Task objective: Pull every line containing "center" from the listing below.

Dataset content:
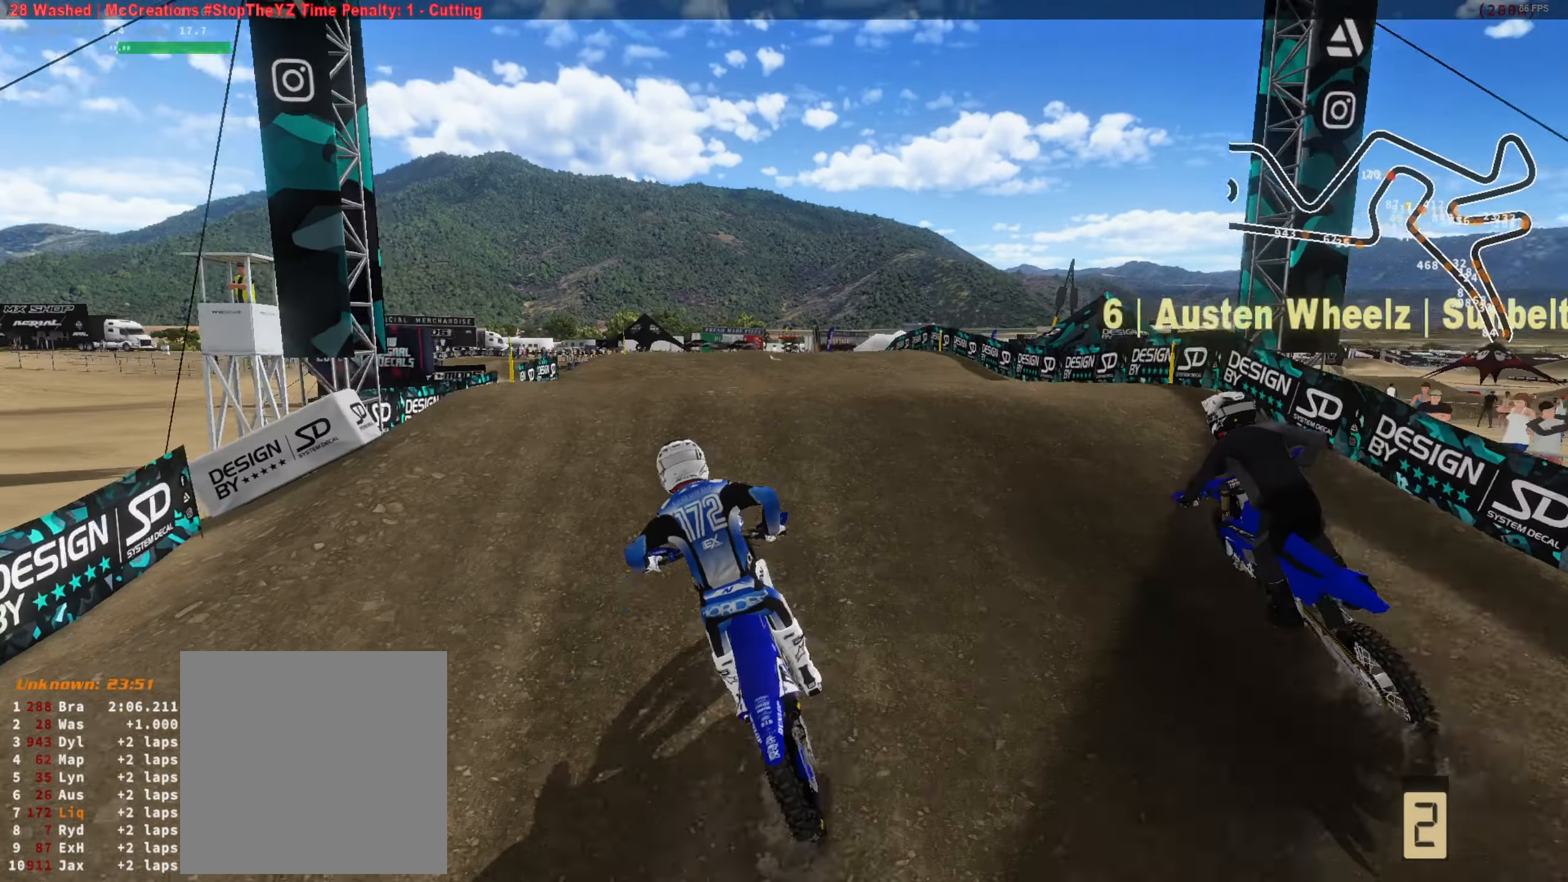
{"dt_ms": 500, "buttons": [], "left_stick": "up-left", "right_stick": "center", "button_events": [[317, "R2", "up"]]}
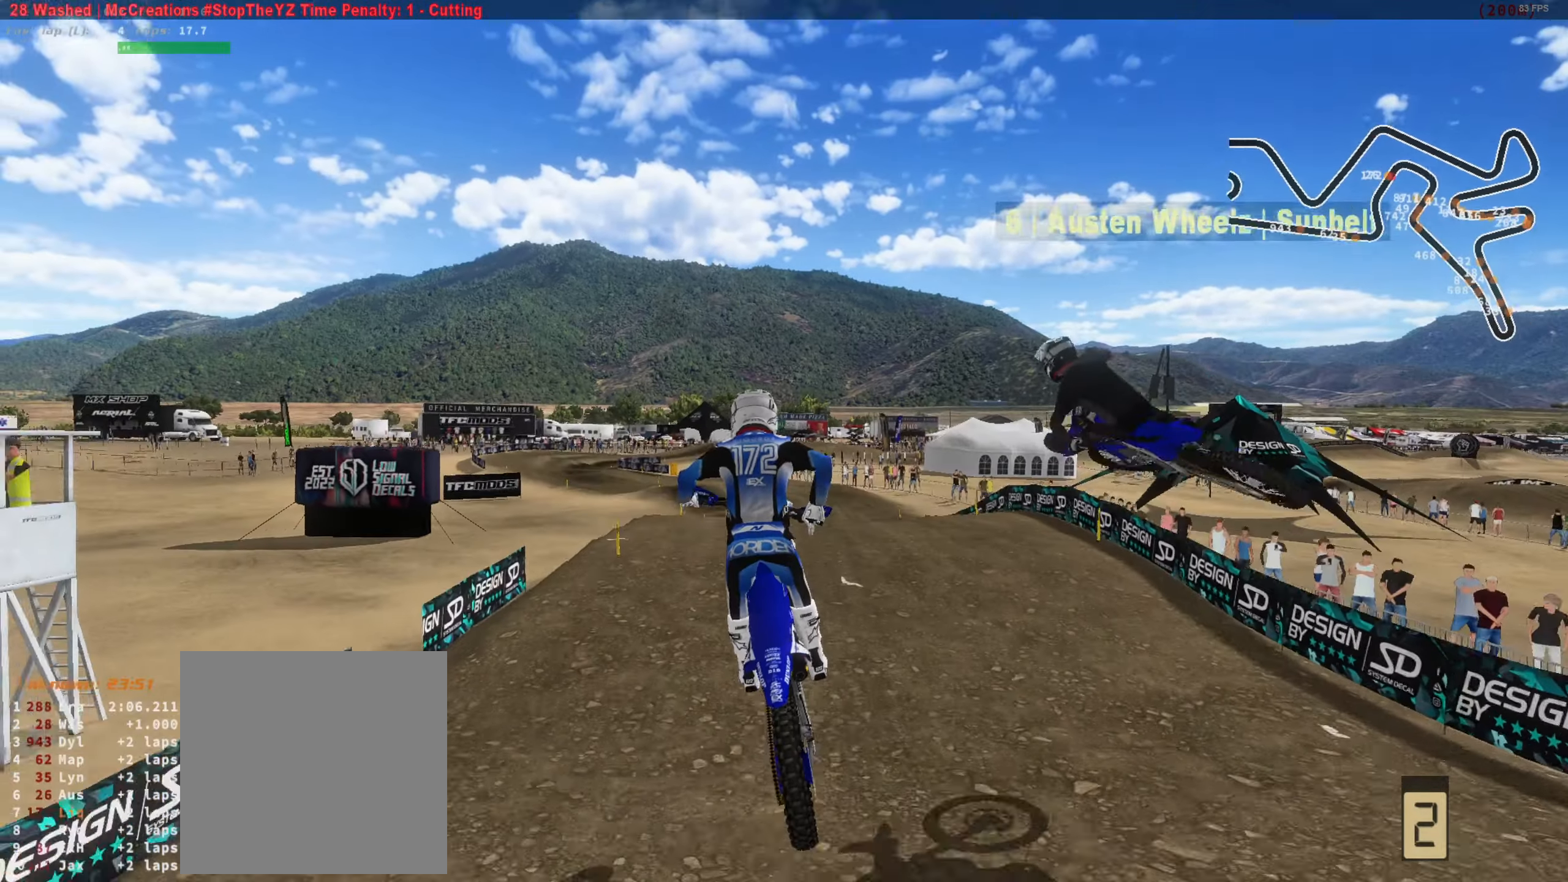
{"dt_ms": 500, "buttons": ["R2"], "left_stick": "center", "right_stick": "up-left", "button_events": [[317, "R2", "down"]]}
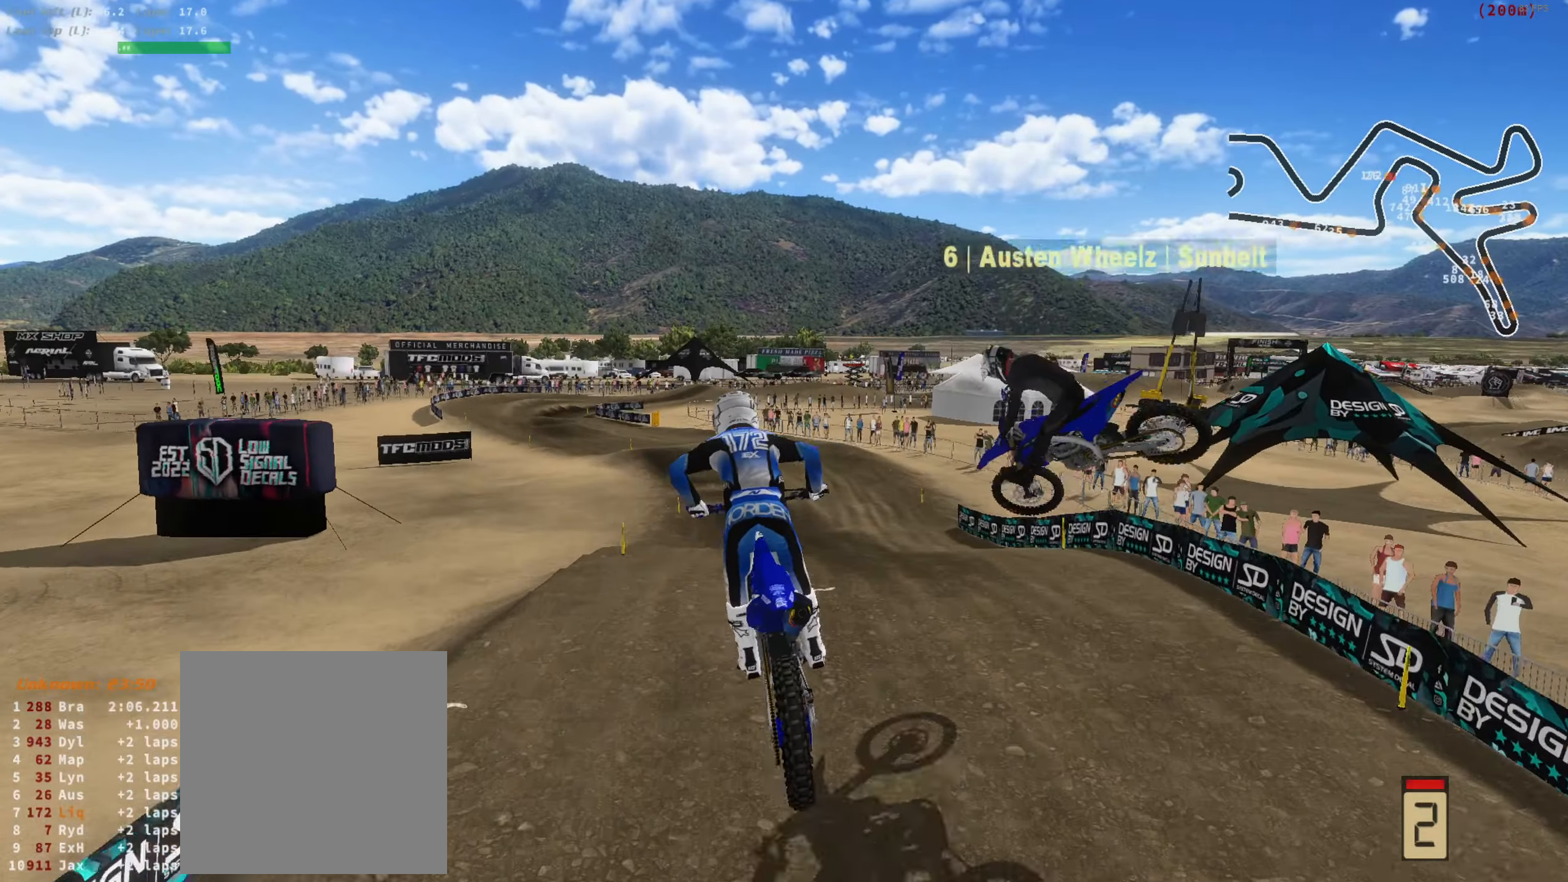
{"dt_ms": 500, "buttons": ["R2"], "left_stick": "left", "right_stick": "up", "button_events": []}
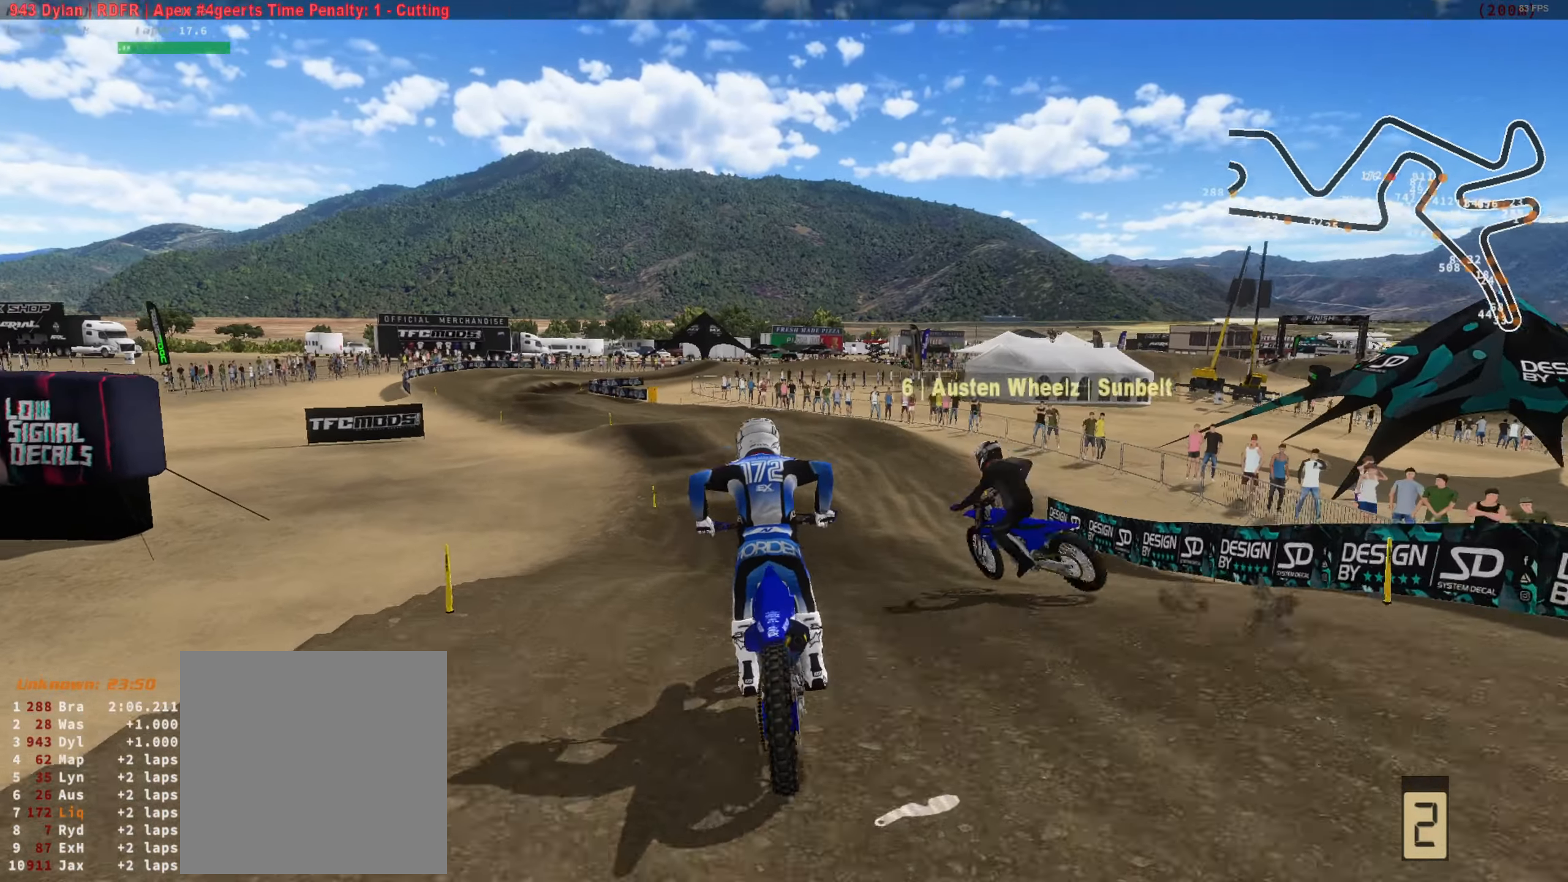
{"dt_ms": 500, "buttons": ["R2"], "left_stick": "left", "right_stick": "up-right", "button_events": []}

Problem solution:
{"dt_ms": 500, "buttons": [], "left_stick": "up-left", "right_stick": "center", "button_events": [[317, "R2", "up"]]}
{"dt_ms": 500, "buttons": ["R2"], "left_stick": "center", "right_stick": "up-left", "button_events": [[317, "R2", "down"]]}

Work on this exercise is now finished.